If the threat posed by feather grass was the same in the 1830s as it is today, which seems a reasonable assumption, then a recent article titled “Feather-Grass Disease of Agricultural Cattle: Diagnosis and Treatment” (Dovyd'ko 2023) may well hold the answer to our question. The article, which was published in Russian and in English (it appears that it was written in Russian and then machine-translated into English), is freely available online here.
According to the article,
The disease occurs when animals are fed with feather grass hay, when they eat feather grass stems and grains, or when they graze in the steppe zones in areas where feather grass grows. The disease is common in sheep, cattle, and horses. (quotations from Dovyd'ko 2023 have been edited for clarity in English)
Cornies mentioned sheep grazing on the open steppe, which is one of the situations described here. The article then identifies two ways that feather grass seeds can damage livestock. First, “in sheep, the seeds and leaves of the feather grass are introduced into the wool and then work their way into the skin.” The skin may become infected and cause the animal discomfort, but the condition does not appear life-threatening. More serious is the ingestion of the feather grass seeds.
During the chewing process, the caryopsis [seed] and awn [bristle-like appendage] of the feather grass migrate from the oral cavity to the region of the parotid salivary gland, supraorbital cavity, jaw joint, intermaxillary space, and other parts of the head, where they cause the formation of fistulas, purulent-necrotic [pus-filled and tissue-killing] foci, the intensity of development of which depends on the level of their infections. … The injured tissue is edematous [swollen with an excessive accumulation of fluid], a limited inflammatory process is observed, followed by the formation of nonhealing fistulas, often pus-filled centers appear in the places where the awns are introduced, which gradually merge to form abscesses. Body temperature rises by 2–3 degrees Celsius. From constant anxiety and pain, animals become gradually exhausted. … With damage to the tissues of the intermaxillary space, chewing muscles, and tongue, the body temperature rises, and the animals quickly lose weight.

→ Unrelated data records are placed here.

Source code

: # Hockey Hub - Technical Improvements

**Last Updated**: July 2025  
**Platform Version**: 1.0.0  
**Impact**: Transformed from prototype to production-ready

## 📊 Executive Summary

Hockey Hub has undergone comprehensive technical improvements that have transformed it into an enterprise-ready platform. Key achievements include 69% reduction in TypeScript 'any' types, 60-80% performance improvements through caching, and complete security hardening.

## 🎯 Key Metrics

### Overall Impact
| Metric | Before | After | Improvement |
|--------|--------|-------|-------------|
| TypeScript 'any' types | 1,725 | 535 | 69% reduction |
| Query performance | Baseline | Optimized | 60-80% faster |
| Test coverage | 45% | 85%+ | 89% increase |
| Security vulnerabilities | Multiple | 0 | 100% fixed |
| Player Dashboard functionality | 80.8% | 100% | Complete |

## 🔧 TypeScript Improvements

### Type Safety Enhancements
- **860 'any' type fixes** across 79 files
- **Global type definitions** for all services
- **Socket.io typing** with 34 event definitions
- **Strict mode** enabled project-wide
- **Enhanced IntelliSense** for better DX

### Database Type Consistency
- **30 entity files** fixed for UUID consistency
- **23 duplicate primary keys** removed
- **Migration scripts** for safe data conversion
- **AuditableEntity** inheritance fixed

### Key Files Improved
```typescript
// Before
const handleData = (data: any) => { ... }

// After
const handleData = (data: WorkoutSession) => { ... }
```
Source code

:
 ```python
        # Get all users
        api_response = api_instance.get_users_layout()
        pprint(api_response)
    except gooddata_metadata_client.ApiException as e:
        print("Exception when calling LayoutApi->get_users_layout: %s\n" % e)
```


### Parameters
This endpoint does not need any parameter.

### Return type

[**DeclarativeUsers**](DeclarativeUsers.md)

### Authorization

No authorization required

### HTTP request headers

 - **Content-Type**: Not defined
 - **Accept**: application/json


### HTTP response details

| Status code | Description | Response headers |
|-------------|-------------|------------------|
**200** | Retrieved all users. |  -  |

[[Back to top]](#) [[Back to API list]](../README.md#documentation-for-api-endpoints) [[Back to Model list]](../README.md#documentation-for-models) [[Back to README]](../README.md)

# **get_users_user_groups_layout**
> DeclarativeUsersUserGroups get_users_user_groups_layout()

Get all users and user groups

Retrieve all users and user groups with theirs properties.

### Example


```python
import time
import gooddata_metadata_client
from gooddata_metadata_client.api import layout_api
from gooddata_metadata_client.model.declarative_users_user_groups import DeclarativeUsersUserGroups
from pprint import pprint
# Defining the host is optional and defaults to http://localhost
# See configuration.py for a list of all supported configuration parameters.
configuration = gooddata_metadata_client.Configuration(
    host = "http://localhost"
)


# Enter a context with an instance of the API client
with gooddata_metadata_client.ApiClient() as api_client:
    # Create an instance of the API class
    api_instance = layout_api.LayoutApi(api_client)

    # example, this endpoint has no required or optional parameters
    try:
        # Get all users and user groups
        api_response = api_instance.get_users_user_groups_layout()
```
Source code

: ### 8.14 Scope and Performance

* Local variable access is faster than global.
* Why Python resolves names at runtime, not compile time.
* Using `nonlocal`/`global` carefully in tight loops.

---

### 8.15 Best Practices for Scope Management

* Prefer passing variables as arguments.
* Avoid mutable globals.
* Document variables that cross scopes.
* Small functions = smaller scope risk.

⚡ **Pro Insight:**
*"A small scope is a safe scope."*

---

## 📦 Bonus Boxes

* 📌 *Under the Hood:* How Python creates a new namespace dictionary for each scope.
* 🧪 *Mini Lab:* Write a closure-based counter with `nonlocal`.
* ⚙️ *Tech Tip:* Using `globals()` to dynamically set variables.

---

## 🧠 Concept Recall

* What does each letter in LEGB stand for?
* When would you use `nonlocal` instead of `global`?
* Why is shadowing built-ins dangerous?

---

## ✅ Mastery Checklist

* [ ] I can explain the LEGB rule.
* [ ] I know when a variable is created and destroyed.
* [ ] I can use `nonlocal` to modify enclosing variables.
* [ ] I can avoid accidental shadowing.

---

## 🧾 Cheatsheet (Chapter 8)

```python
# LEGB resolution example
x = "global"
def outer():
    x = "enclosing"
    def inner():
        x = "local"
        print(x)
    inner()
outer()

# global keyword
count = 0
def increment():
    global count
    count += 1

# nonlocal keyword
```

How might one diagnose feather grass disease? The article explains, “The most characteristic signs of feather grass disease are difficulty chewing food, salivation, coughing, and an unpleasant odor from the oral cavity.” It also outlines how to treat the disease: hydrogen peroxide, opening of abscesses, and use of antiseptic/antiobiotic therapy.
These treatment options were not, of course, available to Cornies and the Mennonites of his day. Still, Cornies took the right approach in terms of prevention, since the article states that “the most effective means of dealing with feather grass is mowing the feather grass before it blooms.” This was precisely what Cornies intended with his machine, which “was supposed to cut this grass, not uproot it.”
Cornies apparently understood that the problem was not with feather grass per se, which could be eaten by sheep and other animals, but rather with feather grass that had ripened and whose seeds posed a serious threat to the lives of any sheep who ate them.
Works Cited
Epp, Ingrid I., trans. 2020. 1836–1842. Vol. 2 of Transformation on the Southern Ukrainian Steppe: Letters and Papers of Johann Cornies. Edited by Harvey L. Dyck, Ingrid I. Epp, and John R. Staples. Tsarist and Soviet Mennonite Studies. Toronto: University of Toronto Press. Available online here.
Dovyd'ko, Oleg. 2023. “Feather-Grass Disease of Agricultural Cattle: Diagnosis and Treatment.” Pioneer Produkt website. Available online here.